Uni Eropa Tolak Kudeta Militer di Gabon, Tapi Singgung Kecurangan Pemilu

JAKARTA - Uni Eropa menolak perebutan kekuasaan secara paksa di Gabon dan menyerukan agar semua pihak menahan diri, kata Kepala Kebijakan Luar Negeri blok tersebut, Josep Borrell, tapi juga menyinggung soal kecurangan Pemilu dalam sebuah pernyataan Hari Kamis.

"Tantangan yang dihadapi Gabon harus diselesaikan sesuai dengan prinsip-prinsip supremasi hukum, tatanan konstitusional dan demokrasi," kata Borrell, melansir Reuters 31 Agustus.

"Perdamaian dan kemakmuran negara ini, serta stabilitas regional, bergantung padanya," lanjutnya.

Ia menambahkan, Uni Eropa memiliki "keprihatinan serius" mengenai bagaimana pemilihan presiden yang mendahului kudeta ini diorganisir dan dilaksanakan.

"Ada kudeta militer dan kudeta institusional, di mana Anda tidak perlu mengangkat senjata, tetapi jika saya mencurangi pemilu untuk merebut kekuasaan, itu juga merupakan cara yang tidak wajar untuk melakukannya," urainya.

Diberitakan sebelumnya, sejumlah perwira militer senior yang tampil di saluran televisi Gabon 24 mengatakan hasil pemilu dibatalkan, semua perbatasan ditutup hingga pemberitahuan lebih lanjut dan lembaga-lembaga negara dibubarkan.

Para prajurit memperkenalkan diri mereka sebagai anggota Komite Transisi dan Pemulihan Institusi.

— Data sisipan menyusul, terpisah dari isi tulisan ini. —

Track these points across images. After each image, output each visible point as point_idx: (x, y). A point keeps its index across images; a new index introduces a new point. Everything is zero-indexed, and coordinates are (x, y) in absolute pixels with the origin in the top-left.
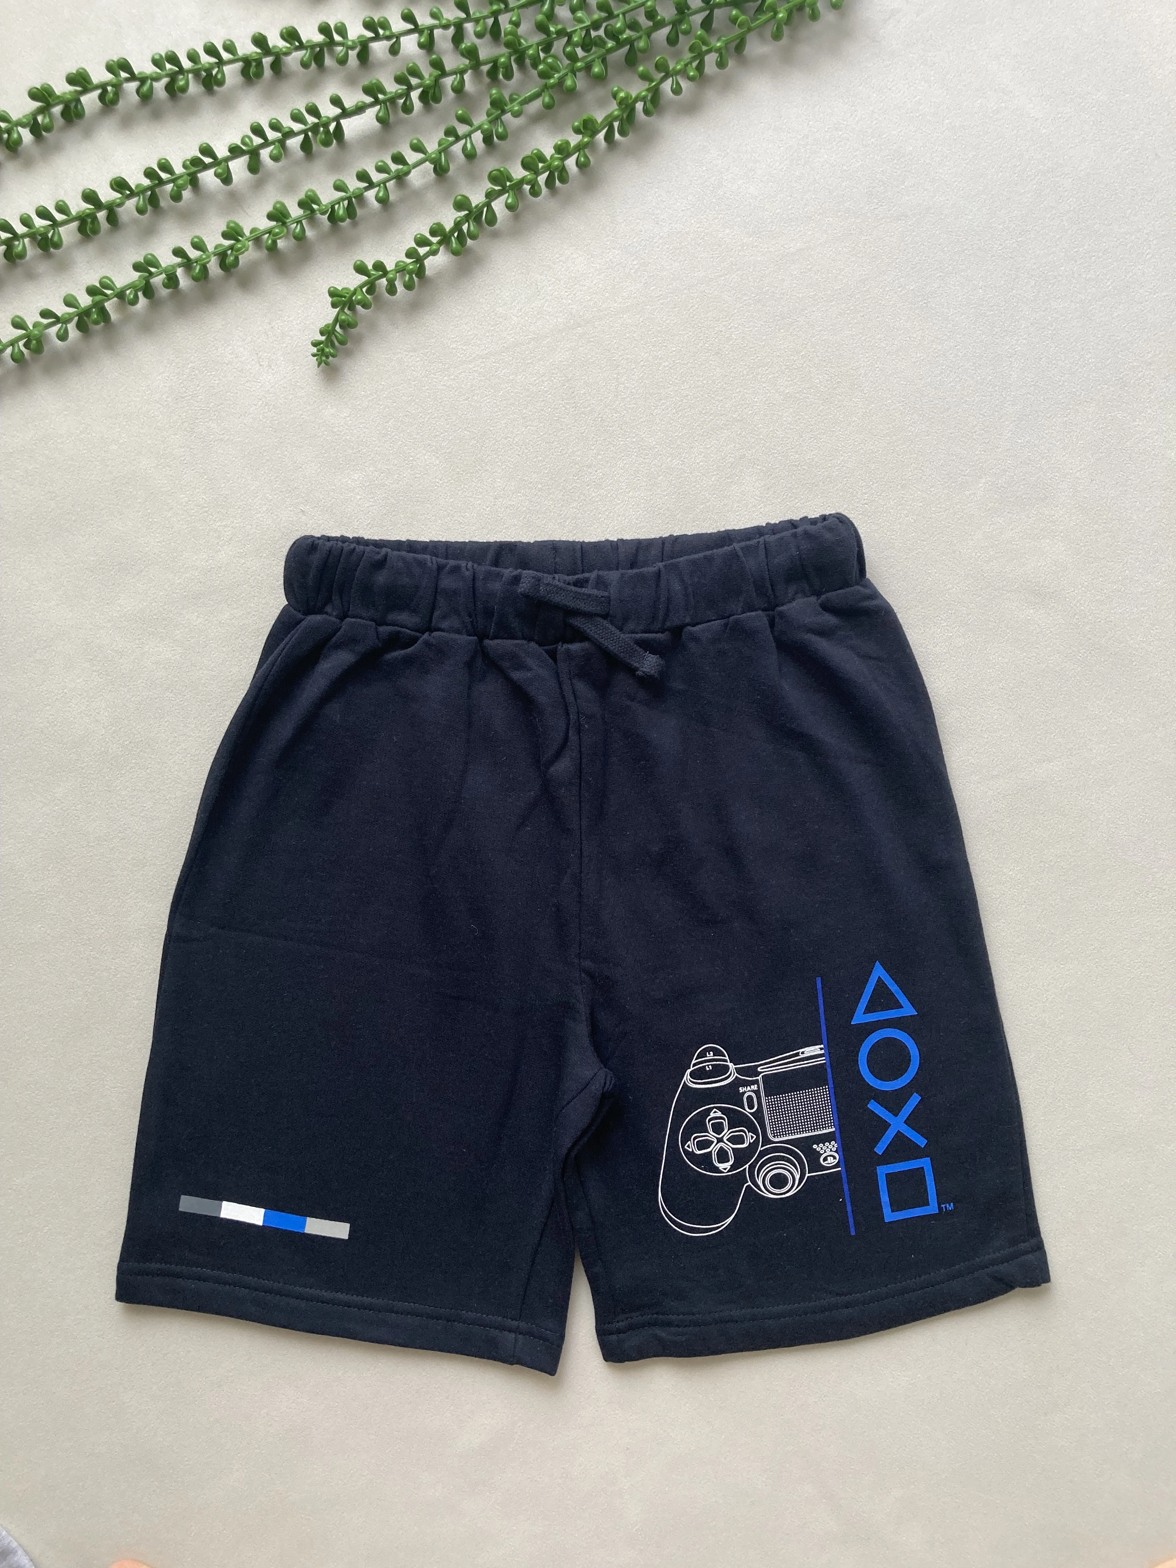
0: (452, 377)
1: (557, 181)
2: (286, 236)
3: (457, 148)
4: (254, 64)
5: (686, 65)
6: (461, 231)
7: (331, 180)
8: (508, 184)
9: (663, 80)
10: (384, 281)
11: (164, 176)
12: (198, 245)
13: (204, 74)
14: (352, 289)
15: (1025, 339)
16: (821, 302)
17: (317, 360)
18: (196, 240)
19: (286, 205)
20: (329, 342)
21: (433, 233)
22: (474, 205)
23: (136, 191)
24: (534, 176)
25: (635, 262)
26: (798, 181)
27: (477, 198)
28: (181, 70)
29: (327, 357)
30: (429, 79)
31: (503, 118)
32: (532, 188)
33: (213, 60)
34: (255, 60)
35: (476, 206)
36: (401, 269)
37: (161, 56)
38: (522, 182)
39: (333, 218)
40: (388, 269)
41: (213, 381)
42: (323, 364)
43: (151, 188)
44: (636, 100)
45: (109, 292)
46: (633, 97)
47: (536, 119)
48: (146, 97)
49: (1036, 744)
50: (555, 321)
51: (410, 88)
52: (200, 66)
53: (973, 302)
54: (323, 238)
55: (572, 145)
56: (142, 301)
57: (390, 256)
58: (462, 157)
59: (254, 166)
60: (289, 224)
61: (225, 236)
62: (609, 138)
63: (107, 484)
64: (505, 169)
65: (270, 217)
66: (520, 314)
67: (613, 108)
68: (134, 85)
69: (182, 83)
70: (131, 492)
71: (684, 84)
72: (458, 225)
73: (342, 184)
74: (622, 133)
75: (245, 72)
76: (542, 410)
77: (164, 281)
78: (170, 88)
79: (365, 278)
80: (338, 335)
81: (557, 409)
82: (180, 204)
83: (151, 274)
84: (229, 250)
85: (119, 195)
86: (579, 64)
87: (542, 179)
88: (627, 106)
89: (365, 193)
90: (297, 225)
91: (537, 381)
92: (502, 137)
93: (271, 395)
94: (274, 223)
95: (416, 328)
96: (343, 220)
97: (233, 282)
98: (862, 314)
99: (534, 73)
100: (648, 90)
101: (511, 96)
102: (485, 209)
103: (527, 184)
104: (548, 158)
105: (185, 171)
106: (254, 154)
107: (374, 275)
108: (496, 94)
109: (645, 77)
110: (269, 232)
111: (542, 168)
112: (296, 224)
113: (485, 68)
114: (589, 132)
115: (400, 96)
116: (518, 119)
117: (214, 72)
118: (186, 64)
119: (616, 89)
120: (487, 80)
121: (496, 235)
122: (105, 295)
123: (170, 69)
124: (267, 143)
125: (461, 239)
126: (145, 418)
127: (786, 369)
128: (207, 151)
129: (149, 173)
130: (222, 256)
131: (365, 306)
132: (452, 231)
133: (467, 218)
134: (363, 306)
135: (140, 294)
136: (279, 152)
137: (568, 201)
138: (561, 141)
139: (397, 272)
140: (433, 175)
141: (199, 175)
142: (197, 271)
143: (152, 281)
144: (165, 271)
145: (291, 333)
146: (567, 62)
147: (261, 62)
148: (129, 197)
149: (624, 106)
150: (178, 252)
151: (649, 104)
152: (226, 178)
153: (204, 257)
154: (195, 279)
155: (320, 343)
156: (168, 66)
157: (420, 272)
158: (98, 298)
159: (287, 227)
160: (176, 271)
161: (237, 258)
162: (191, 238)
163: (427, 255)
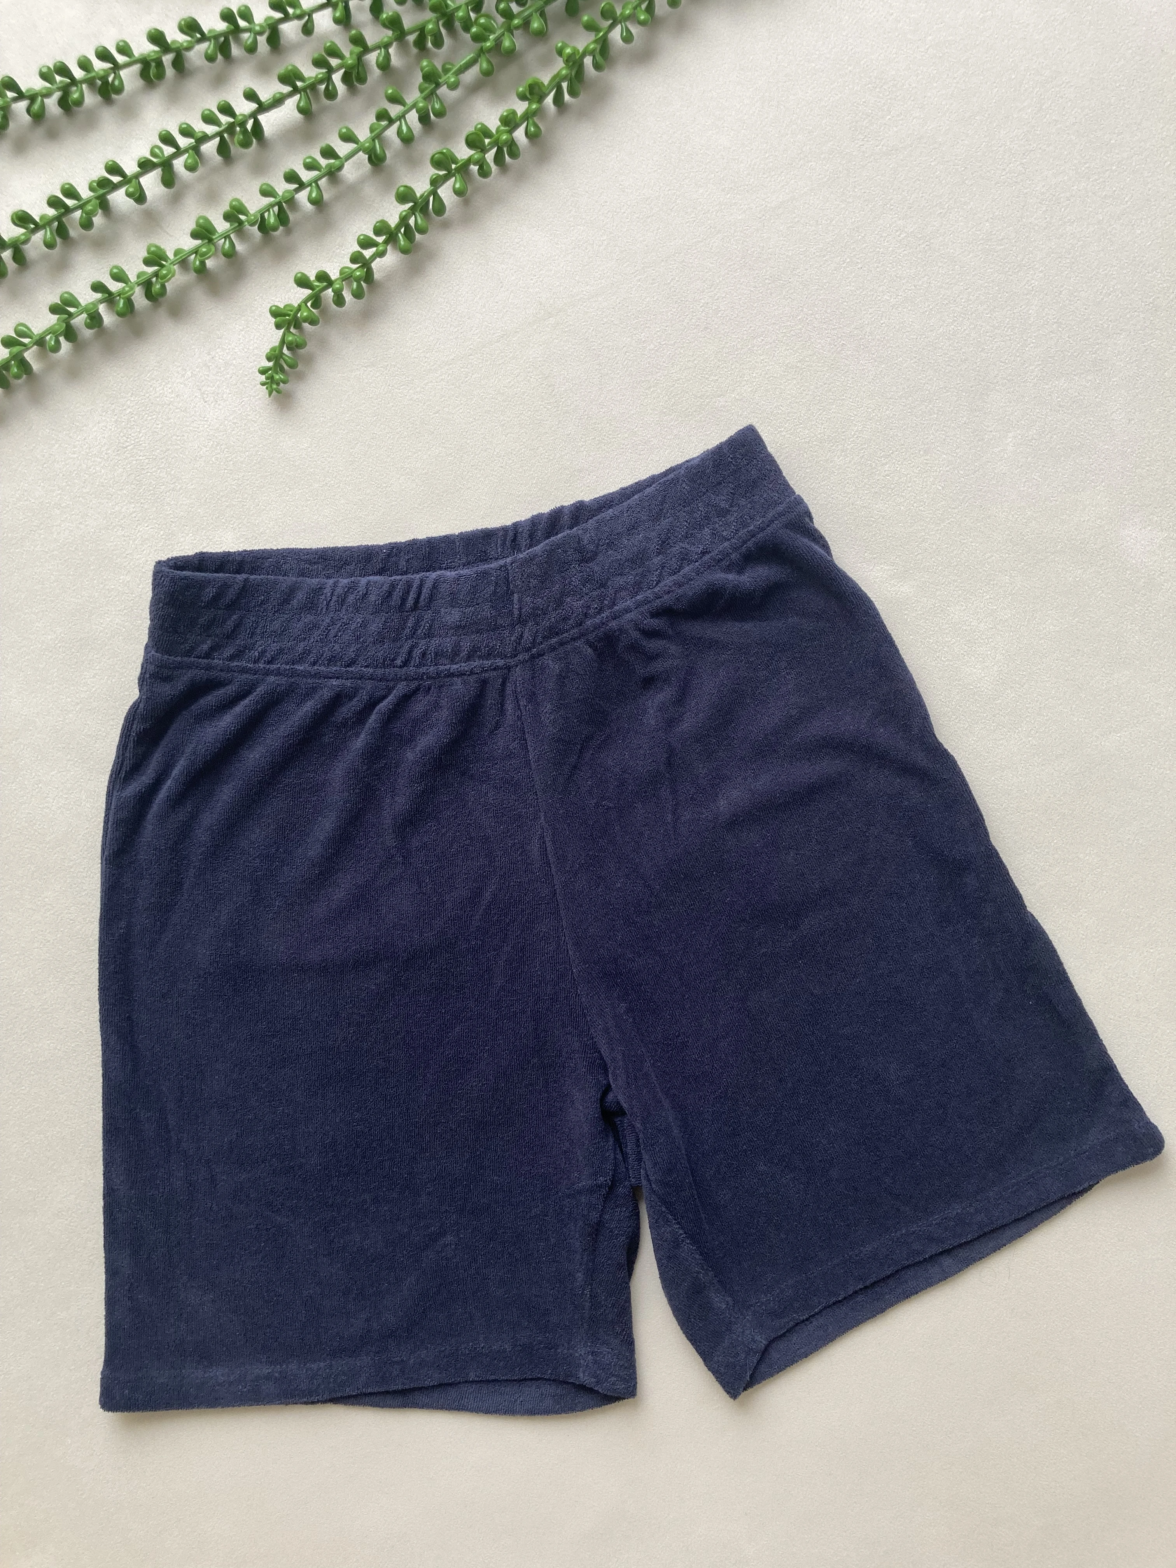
0: (418, 389)
1: (506, 156)
2: (215, 254)
3: (391, 133)
4: (153, 64)
5: (635, 8)
6: (408, 227)
7: (256, 185)
8: (453, 166)
9: (612, 27)
10: (330, 292)
11: (70, 202)
12: (120, 276)
13: (99, 82)
14: (296, 305)
15: (1041, 272)
16: (814, 258)
17: (267, 388)
18: (115, 271)
19: (210, 219)
20: (278, 367)
21: (377, 232)
22: (418, 195)
23: (41, 223)
24: (482, 154)
25: (605, 238)
26: (773, 125)
27: (421, 187)
28: (74, 81)
29: (278, 384)
30: (351, 58)
31: (438, 92)
32: (481, 168)
33: (108, 66)
34: (153, 60)
35: (422, 196)
36: (346, 277)
37: (49, 68)
38: (469, 161)
39: (263, 226)
40: (333, 278)
41: (155, 425)
42: (274, 392)
43: (58, 218)
44: (584, 55)
45: (26, 341)
46: (581, 51)
47: (475, 88)
48: (38, 117)
49: (1100, 715)
50: (523, 313)
51: (331, 70)
52: (93, 74)
53: (981, 237)
54: (256, 250)
55: (519, 114)
56: (65, 345)
57: (333, 262)
58: (397, 141)
59: (169, 180)
60: (215, 241)
61: (147, 262)
62: (558, 100)
63: (55, 552)
64: (447, 149)
65: (195, 235)
66: (484, 310)
67: (559, 66)
68: (23, 105)
69: (76, 96)
70: (82, 559)
71: (634, 30)
72: (404, 220)
73: (270, 189)
74: (573, 93)
75: (144, 74)
76: (521, 414)
77: (86, 320)
78: (63, 103)
79: (308, 292)
80: (287, 358)
81: (537, 411)
82: (92, 231)
83: (70, 315)
84: (153, 278)
85: (23, 231)
86: (516, 21)
87: (490, 156)
88: (575, 63)
89: (297, 196)
90: (225, 240)
91: (513, 383)
92: (440, 114)
93: (222, 433)
94: (198, 242)
95: (371, 339)
96: (275, 229)
97: (162, 312)
98: (860, 266)
99: (467, 36)
100: (596, 41)
101: (443, 66)
102: (431, 198)
103: (475, 164)
104: (494, 131)
105: (92, 194)
106: (167, 165)
107: (318, 286)
108: (427, 66)
109: (591, 27)
110: (196, 251)
111: (489, 143)
112: (223, 240)
113: (411, 38)
114: (536, 98)
115: (321, 81)
116: (454, 92)
117: (110, 79)
118: (78, 74)
119: (560, 45)
120: (415, 51)
121: (446, 225)
122: (24, 345)
123: (61, 82)
124: (179, 152)
125: (409, 234)
126: (87, 476)
127: (783, 337)
128: (114, 169)
129: (53, 202)
130: (147, 285)
131: (313, 322)
132: (398, 227)
133: (413, 210)
134: (310, 324)
135: (62, 339)
136: (195, 159)
137: (521, 177)
138: (507, 111)
139: (343, 281)
140: (369, 166)
141: (108, 197)
142: (121, 305)
143: (72, 322)
144: (85, 310)
145: (234, 361)
146: (501, 20)
147: (162, 61)
148: (34, 231)
149: (571, 64)
150: (98, 287)
151: (598, 57)
152: (139, 197)
153: (127, 289)
154: (120, 315)
155: (269, 369)
156: (58, 78)
157: (369, 277)
158: (16, 349)
159: (214, 245)
160: (98, 309)
161: (163, 287)
162: (109, 269)
163: (374, 257)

Adapun lembaga-lembaga negara yang mereka nyatakan dibubarkan antara lain pemerintah, senat, majelis nasional, mahkamah konstitusi dan lembaga pemilu.

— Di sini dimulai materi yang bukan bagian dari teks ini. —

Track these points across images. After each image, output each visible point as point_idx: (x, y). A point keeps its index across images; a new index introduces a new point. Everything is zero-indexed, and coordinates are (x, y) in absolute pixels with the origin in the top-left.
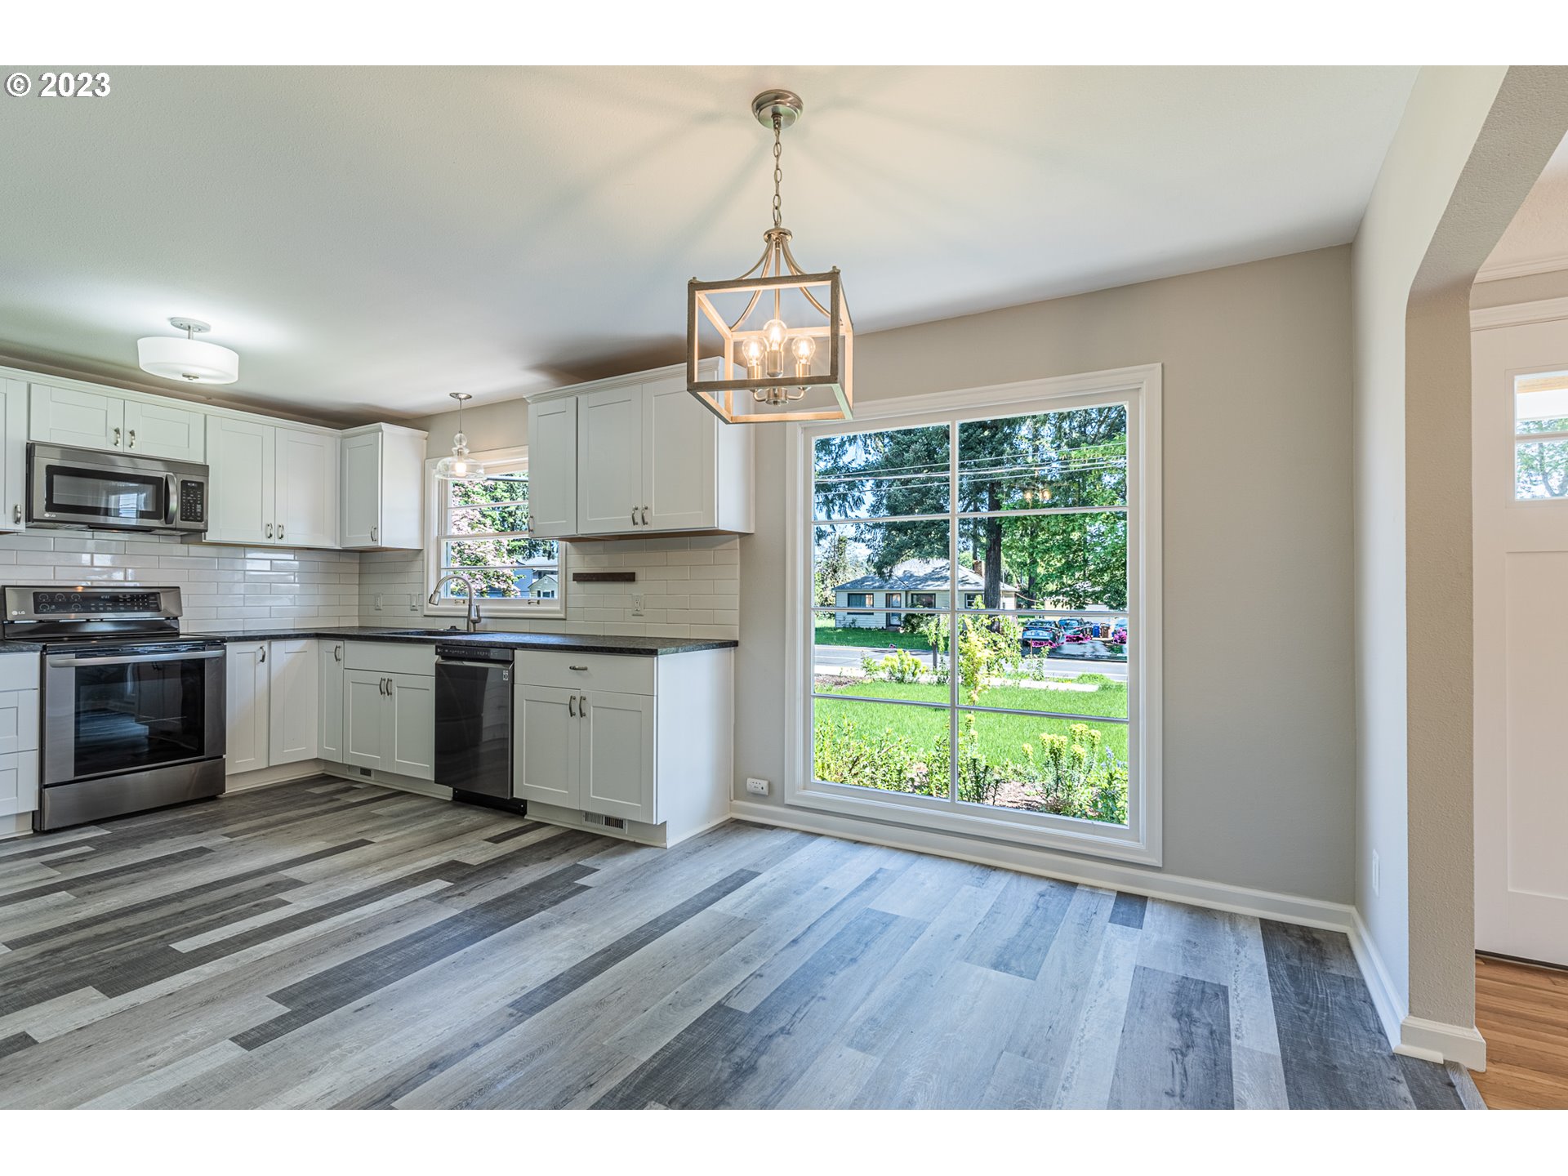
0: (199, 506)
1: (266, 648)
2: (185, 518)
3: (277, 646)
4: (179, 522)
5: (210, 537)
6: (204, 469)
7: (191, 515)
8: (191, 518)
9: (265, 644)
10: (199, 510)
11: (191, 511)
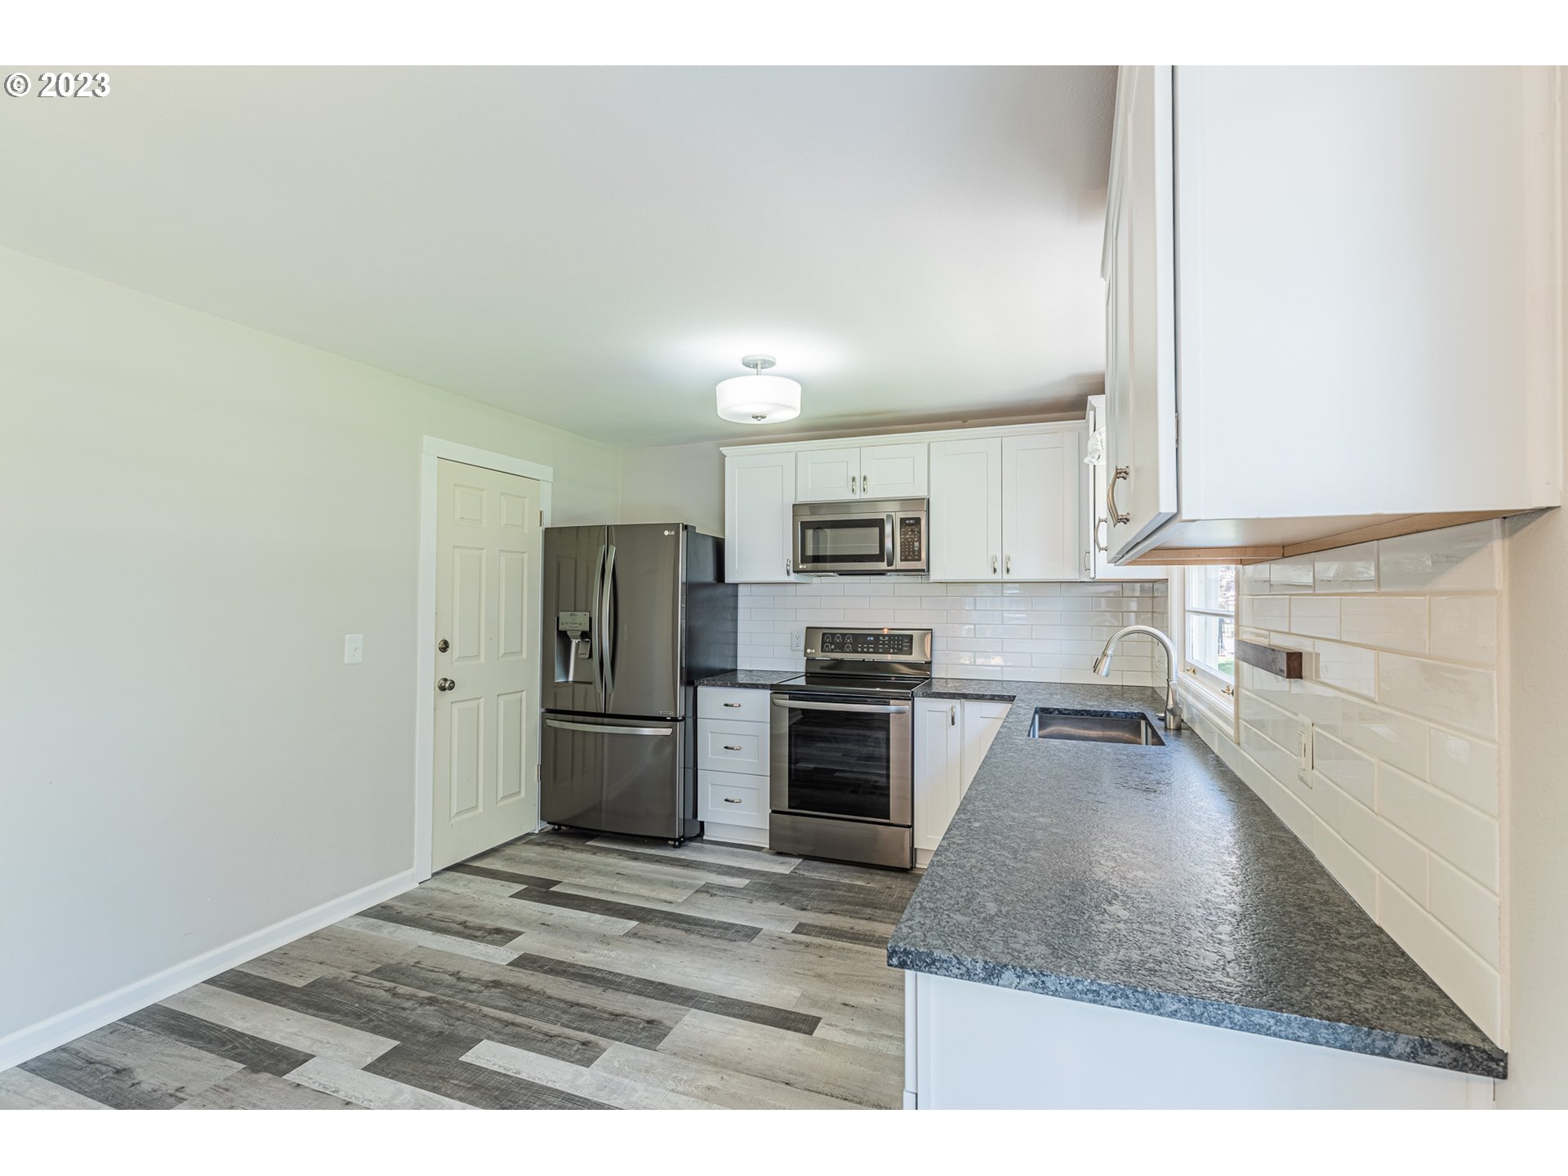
0: (916, 544)
1: (958, 710)
2: (904, 559)
3: (971, 707)
4: (899, 564)
5: (935, 575)
6: (925, 503)
7: (909, 555)
8: (910, 558)
9: (956, 703)
10: (916, 549)
11: (909, 550)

Perwira militer senior Gabon mengumumkan telah menempatkan Presiden Ali Bongo Ondimba dalam tahanan rumah, seiring dengan perebutan kekuasaan yang mereka lakukan usai petahana tersebut memenangkan masa jabatan ketiga, menunjuk pemimpin sementara dari kalangan mereka selama masa transisi.

Mereka juga mengatakan telah menangkap putra presiden, Noureddin Bongo Valentin dan sejumlah orang lainnya karena korupsi dan makar.

Dalam beberapa jam, para jenderal bertemu untuk membahas siapa yang akan memimpin transisi dan menyetujui dengan suara bulat untuk menunjuk Jenderal Brice Oligui Nguema, mantan kepala pasukan pengamanan presiden (Paspampres) Gabon, menurut pidato lain yang disiarkan televisi.

Ketegangan meningkat di Gabon di tengah kekhawatiran akan terjadinya kerusuhan setelah pemilihan presiden, parlemen dan legislatif pada Hari Sabtu, yang menyaksikan Bongo berusaha untuk memperpanjang kekuasaan keluarganya yang telah berlangsung selama 56 tahun.

Sementara, pihak oposisi Gabon mendorong perubahan di negara yang kaya akan minyak dan kakao namun miskin dan sering dilanda bencana tersebut.

Kurangnya pemantau internasional, penangguhan beberapa siaran luar negeri, dan keputusan pemerintah untuk memutus layanan internet serta memberlakukan jam malam secara nasional setelah pemilu, telah menimbulkan kekhawatiran mengenai transparansi proses pemilu.